Esangui esistenze a Singapore

È un piccolo paese, Singapore: quattro milioni di abitanti su un’isola di 40 chilometri per 30. Praticamente un centro città degli affari, un’ampia fascia residenziale, una piccola e forse residua zona industriale, e una periferia dove vivono i lavoratori immigrati. Molto turismo, sopratutto asiatico: parchi giochi e casinò.

Il mio amico Fong Hoe Fang, di Ethos Books, mi dice: è difficile che emerga della buona narrativa da un paese di centri commerciali e pendolari. In effetti la scena dei romanzi locali è spesso asfittica.

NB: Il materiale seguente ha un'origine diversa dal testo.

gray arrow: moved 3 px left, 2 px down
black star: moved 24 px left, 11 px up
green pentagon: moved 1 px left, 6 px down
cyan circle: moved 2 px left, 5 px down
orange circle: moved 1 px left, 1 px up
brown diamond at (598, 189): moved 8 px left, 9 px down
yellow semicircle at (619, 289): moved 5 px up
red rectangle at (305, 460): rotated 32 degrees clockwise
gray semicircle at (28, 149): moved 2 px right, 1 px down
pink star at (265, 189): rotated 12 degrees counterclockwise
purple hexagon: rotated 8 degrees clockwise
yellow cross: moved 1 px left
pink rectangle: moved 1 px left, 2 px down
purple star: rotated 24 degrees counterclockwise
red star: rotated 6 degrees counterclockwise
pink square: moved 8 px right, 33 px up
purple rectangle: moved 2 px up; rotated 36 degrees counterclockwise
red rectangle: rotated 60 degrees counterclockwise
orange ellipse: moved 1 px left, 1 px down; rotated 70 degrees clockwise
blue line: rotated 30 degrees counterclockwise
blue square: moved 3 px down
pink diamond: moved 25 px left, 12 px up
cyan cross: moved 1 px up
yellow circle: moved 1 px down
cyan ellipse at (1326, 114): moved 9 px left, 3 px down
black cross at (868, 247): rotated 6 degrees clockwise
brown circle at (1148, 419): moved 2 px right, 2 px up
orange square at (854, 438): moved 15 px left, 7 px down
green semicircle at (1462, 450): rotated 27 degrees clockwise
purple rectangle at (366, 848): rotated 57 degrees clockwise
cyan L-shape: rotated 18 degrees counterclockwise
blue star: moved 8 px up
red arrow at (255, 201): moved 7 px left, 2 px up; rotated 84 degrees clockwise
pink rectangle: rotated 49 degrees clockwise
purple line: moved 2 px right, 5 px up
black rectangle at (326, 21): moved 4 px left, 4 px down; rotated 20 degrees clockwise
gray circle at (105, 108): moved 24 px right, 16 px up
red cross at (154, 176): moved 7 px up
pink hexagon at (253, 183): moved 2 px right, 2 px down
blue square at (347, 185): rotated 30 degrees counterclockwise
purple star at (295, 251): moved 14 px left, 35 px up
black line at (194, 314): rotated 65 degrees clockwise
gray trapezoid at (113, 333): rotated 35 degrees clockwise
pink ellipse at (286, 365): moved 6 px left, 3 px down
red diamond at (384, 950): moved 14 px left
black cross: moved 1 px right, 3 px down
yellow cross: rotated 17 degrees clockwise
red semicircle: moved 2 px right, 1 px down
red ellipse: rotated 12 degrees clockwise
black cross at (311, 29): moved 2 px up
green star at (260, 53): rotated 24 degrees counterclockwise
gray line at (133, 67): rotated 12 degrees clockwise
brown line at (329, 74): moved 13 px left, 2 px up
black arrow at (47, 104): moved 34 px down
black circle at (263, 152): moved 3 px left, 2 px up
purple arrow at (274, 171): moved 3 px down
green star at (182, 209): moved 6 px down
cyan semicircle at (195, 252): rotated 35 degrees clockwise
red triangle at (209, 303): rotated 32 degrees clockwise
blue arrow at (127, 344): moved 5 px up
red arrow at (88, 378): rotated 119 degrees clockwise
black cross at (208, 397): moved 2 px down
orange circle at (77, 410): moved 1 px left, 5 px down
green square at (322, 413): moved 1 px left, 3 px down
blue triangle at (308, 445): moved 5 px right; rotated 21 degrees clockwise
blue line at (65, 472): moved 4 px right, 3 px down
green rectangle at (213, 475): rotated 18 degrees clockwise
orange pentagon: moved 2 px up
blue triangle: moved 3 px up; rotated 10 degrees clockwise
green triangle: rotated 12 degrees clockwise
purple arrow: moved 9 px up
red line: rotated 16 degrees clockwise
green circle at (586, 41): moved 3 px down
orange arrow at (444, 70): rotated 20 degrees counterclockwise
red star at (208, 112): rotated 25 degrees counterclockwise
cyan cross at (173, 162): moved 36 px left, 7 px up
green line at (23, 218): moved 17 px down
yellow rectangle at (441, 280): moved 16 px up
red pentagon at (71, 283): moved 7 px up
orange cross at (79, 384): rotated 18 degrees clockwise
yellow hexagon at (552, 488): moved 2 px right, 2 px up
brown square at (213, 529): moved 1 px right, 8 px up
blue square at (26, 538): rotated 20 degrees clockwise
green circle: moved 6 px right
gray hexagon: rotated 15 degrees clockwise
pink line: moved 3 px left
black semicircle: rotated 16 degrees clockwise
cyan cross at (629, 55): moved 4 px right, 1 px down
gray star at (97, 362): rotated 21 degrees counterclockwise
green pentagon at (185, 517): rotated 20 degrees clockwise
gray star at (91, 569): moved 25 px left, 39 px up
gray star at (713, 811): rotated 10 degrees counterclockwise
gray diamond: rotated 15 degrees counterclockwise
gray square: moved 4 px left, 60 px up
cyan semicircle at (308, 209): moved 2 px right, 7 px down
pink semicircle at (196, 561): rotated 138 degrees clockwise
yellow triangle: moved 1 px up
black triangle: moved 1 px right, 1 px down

Come in Heartland, di Daren Shiau, che lui ha pubblicato qualche anno fa, dove un gruppo di ragazzi alle soglie della laurea confrontano le loro esistenze. Razze diverse, culture e religioni lontane tra di loro (qui ci sono cinesi, bianchi di origine inglese, Malay e un po’ di immigrati anche recenti dall’India), in fondo ciò che è più interessante è proprio la capacità di convivere senza conflitti da parte dei personaggi del romanzo, a causa di un appiattimento che pare senza scampo, dove il passaggio dalla scuola al lavoro sembra non avere soluzione di continuità, così come quello dalla giovinezza all’età adulta.

In questa sorta di Svizzera asiatica gli artisti e gli scrittori più acuti restano concentrati su un minimalismo del quotidiano (un buon esempio è il poeta Cyril Wong), e la loro via di fuga sembra essere il viaggio verso l’Occidente, e recentemente anche verso la Cina.

I romanzi che sanno alzare lo sguardo sono quelli di autori più in là con gli anni, che parteciparono ai movimenti pro democrazia negli anni ottanta, come Su-Chen Christine Lim, il cui Rice Bowl bene racconta quegli anni.